Asking Grok: AI-Assisted Sensemaking in Social Media Conversations
For social media platforms and researchers, this work provides the first large-scale empirical analysis of real-world user interactions with an LLM-powered AI assistant in social media conversations, revealing its limited and complementary role to existing fact-checking systems.
This study analyzes 169,137 posts invoking Grok on X, finding that the AI assistant is primarily used reactively for information verification, reaches small audiences, and is used once by 76.8% of users. Grok interactions occur early and do not predict later Community Notes corrections, suggesting AI assistants serve as an early complementary sensemaking layer rather than a replacement for crowd-based fact-checking.

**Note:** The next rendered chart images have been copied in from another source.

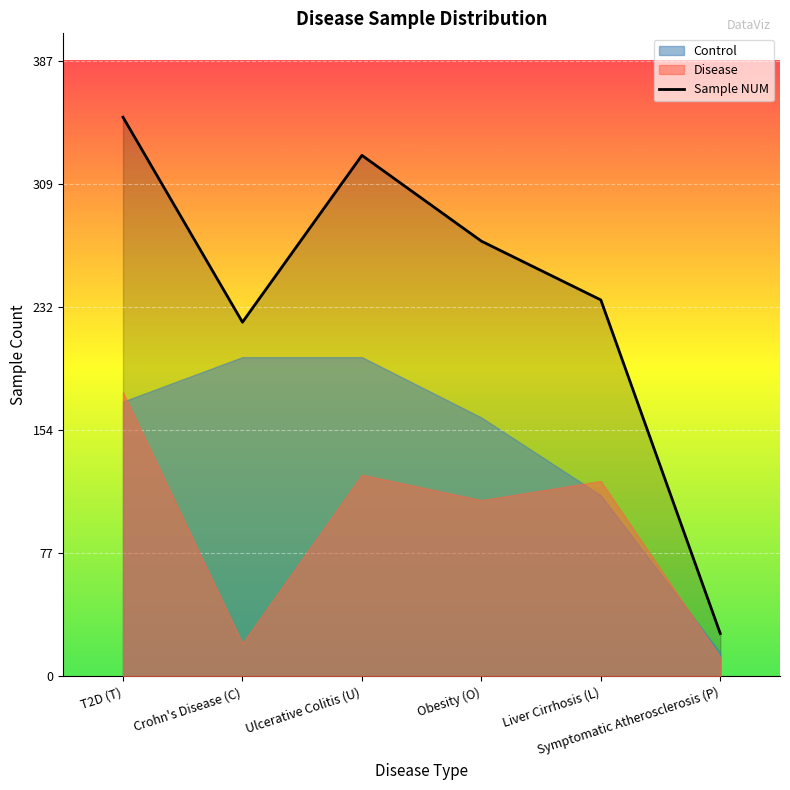

List the series in order of their overall mean, lowest first.

Disease, Control, Sample NUM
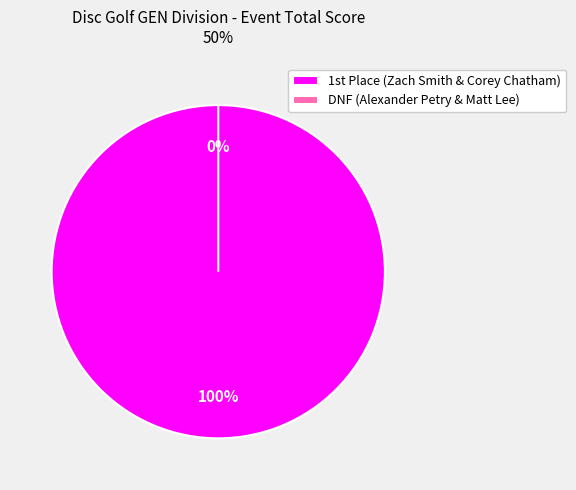

To the nearest percent, what portion does Zach Smith & Corey Chatham (1) represent?

100%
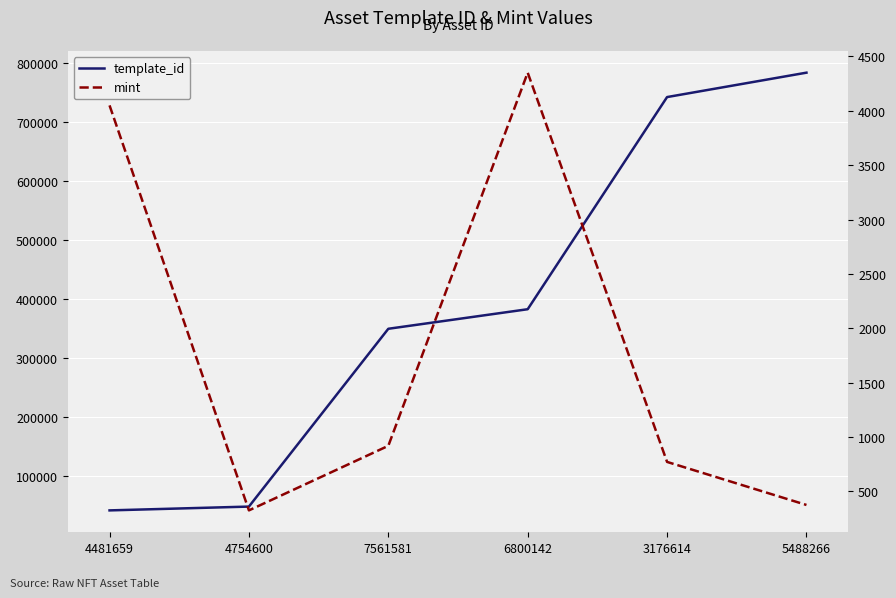

Rank the categories by mint value from highest to lowest.

6800142, 4481659, 7561581, 3176614, 5488266, 4754600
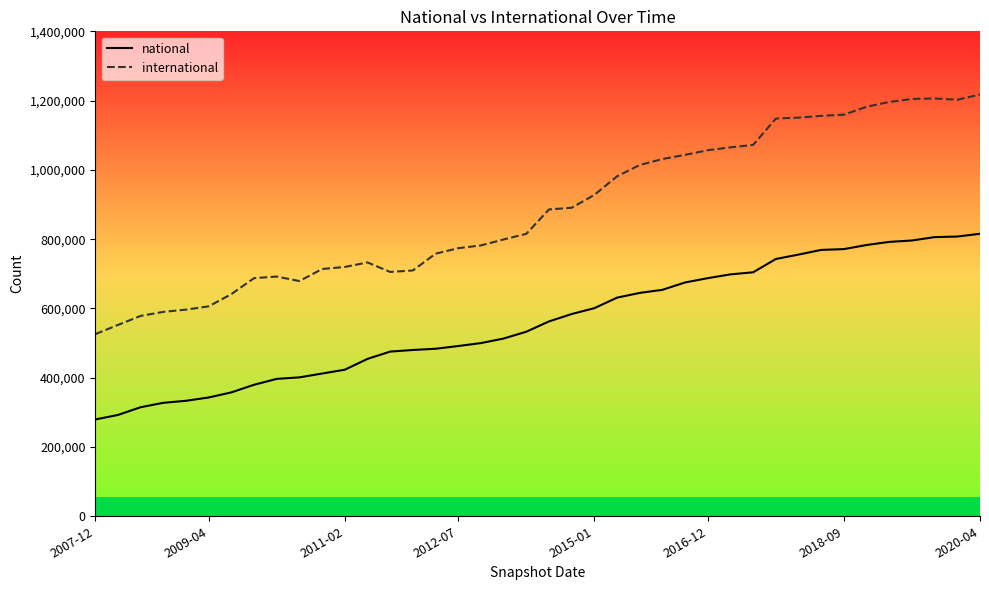

What is the greatest value displayed?

1217587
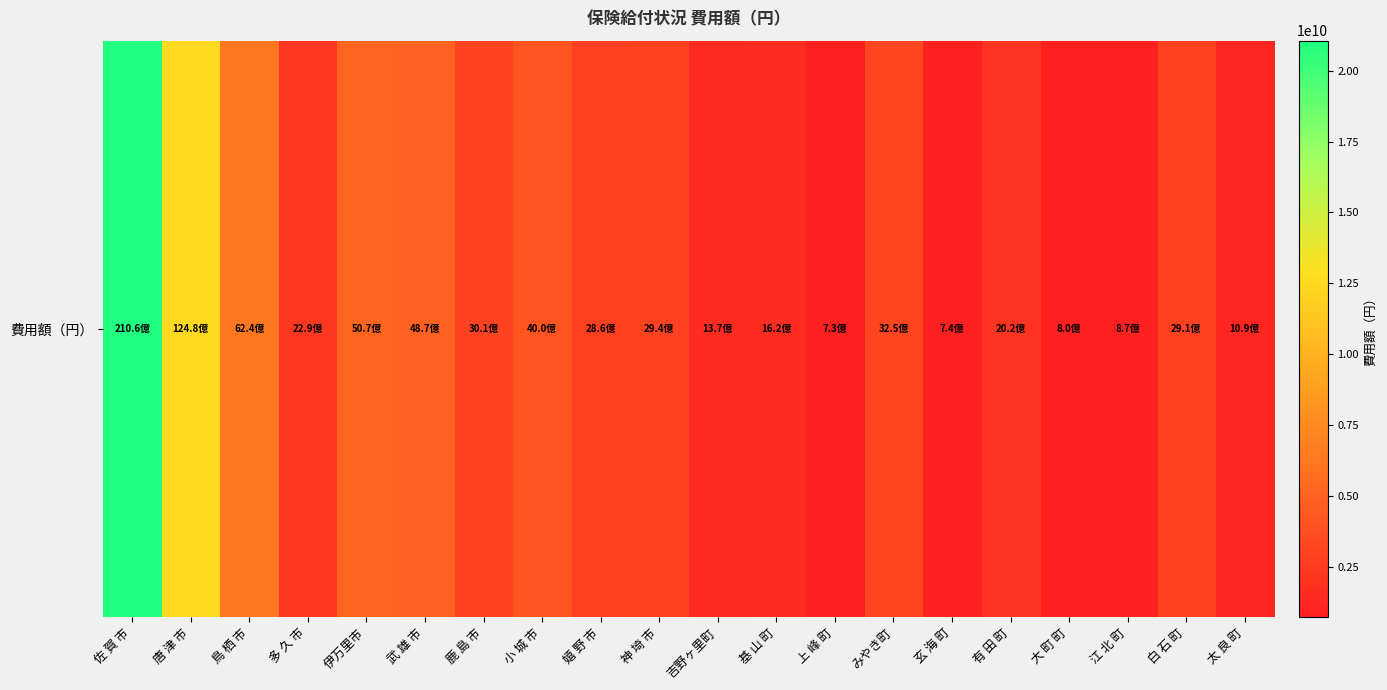

The chart shows a value of 4537881717 at 佐 賀 市. True or false?

False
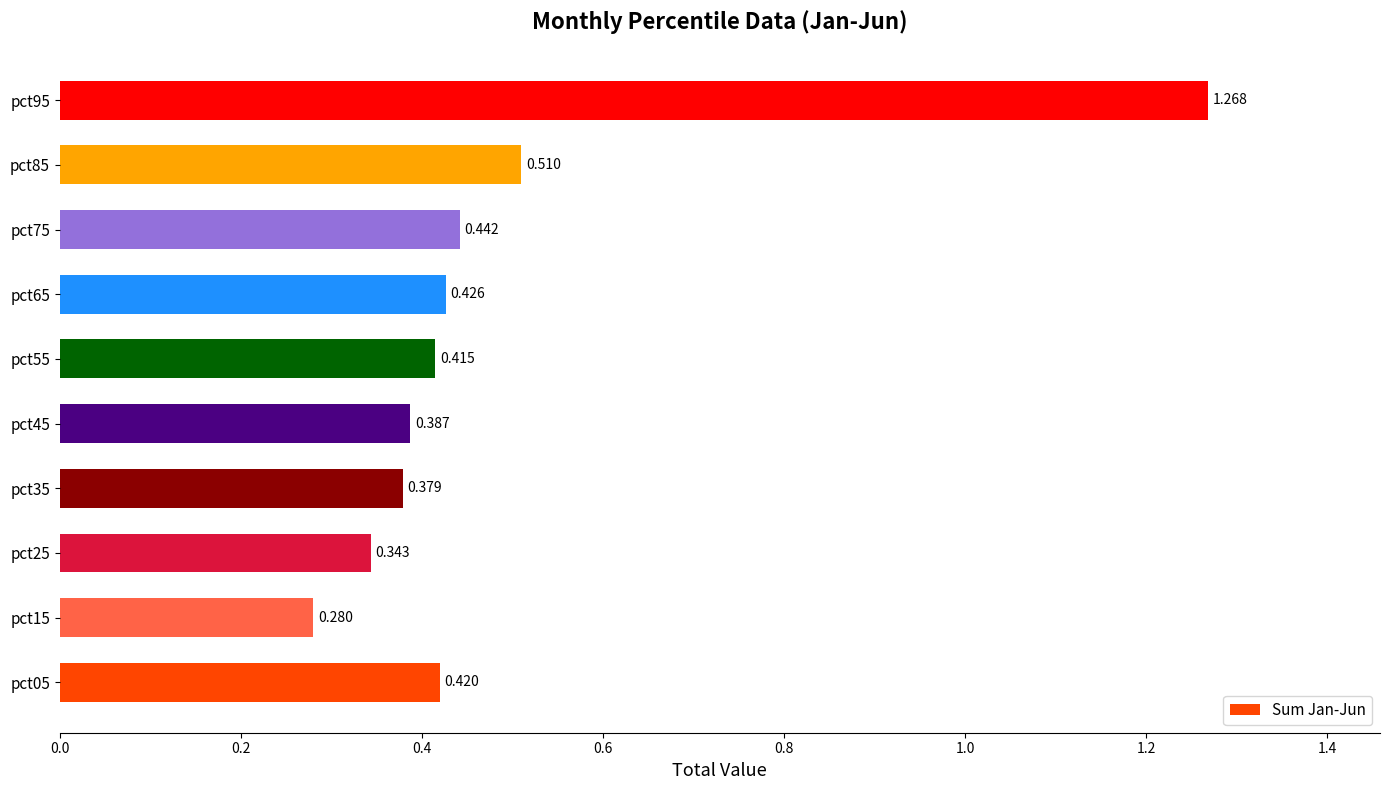

How many series are shown in this chart?

1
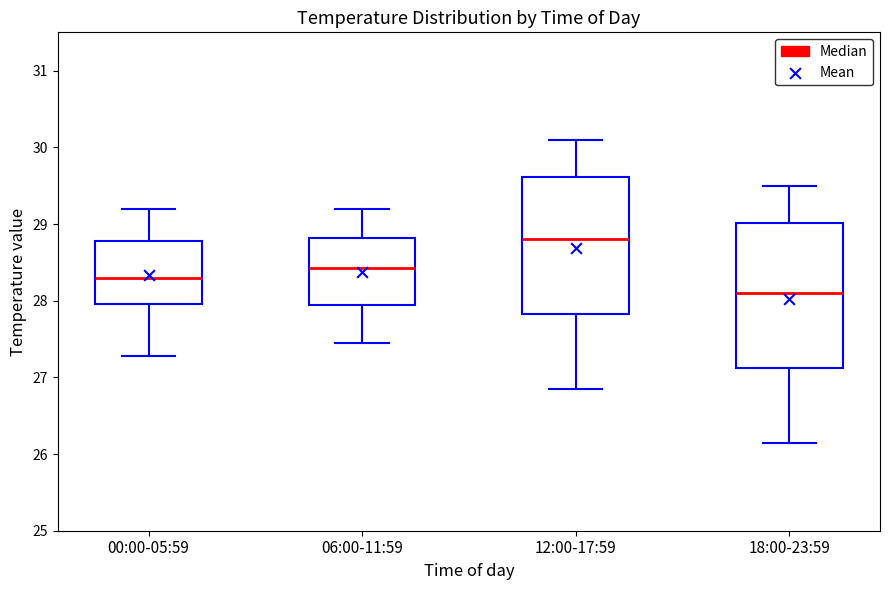

Reading left to right, read every box against the y-axis: the position of its median line, the range the box covers, and the ends of its whiskers. The values are not printed on the chart, so give them approximately, as read against the axis.

00:00-05:59: median 28.3, box 28.0 to 28.8, whiskers 27.3 to 29.2
06:00-11:59: median 28.4, box 27.9 to 28.8, whiskers 27.5 to 29.2
12:00-17:59: median 28.8, box 27.8 to 29.6, whiskers 26.9 to 30.1
18:00-23:59: median 28.1, box 27.1 to 29.0, whiskers 26.2 to 29.5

LLM-powered AI assistants (e.g., Grok) are increasingly integrated into social media platforms, where they help explain content, provide context, and verify claims directly within conversation threads. While prior research has examined the accuracy of LLMs for fact-checking, little is known about how people interact with such systems in real-world social media environments. In this study, we empirically analyze user interactions with the AI assistant Grok on the social media platform X. Using a large-scale dataset consisting of 169,137 posts invoking Grok, we examine the types of requests directed at the AI assistant and the contexts in which it is used. We find that Grok is primarily invoked reactively to obtain or verify information. Although responses appear quickly, they typically only reach small audiences. Adoption is widespread but shallow, with 76.8% of users invoking Grok just once. We further examine how these interactions relate to Community Notes, X's community-based fact-checking system. While overlap between both systems is limited, it concentrates on verification-oriented and high-visibility content. Grok interactions typically occur earlier and do not predict subsequent correction activity. Together, these findings suggest that AI assistants function as an early complementary layer of sensemaking on social media rather than a replacement for crowd-based fact-checking systems.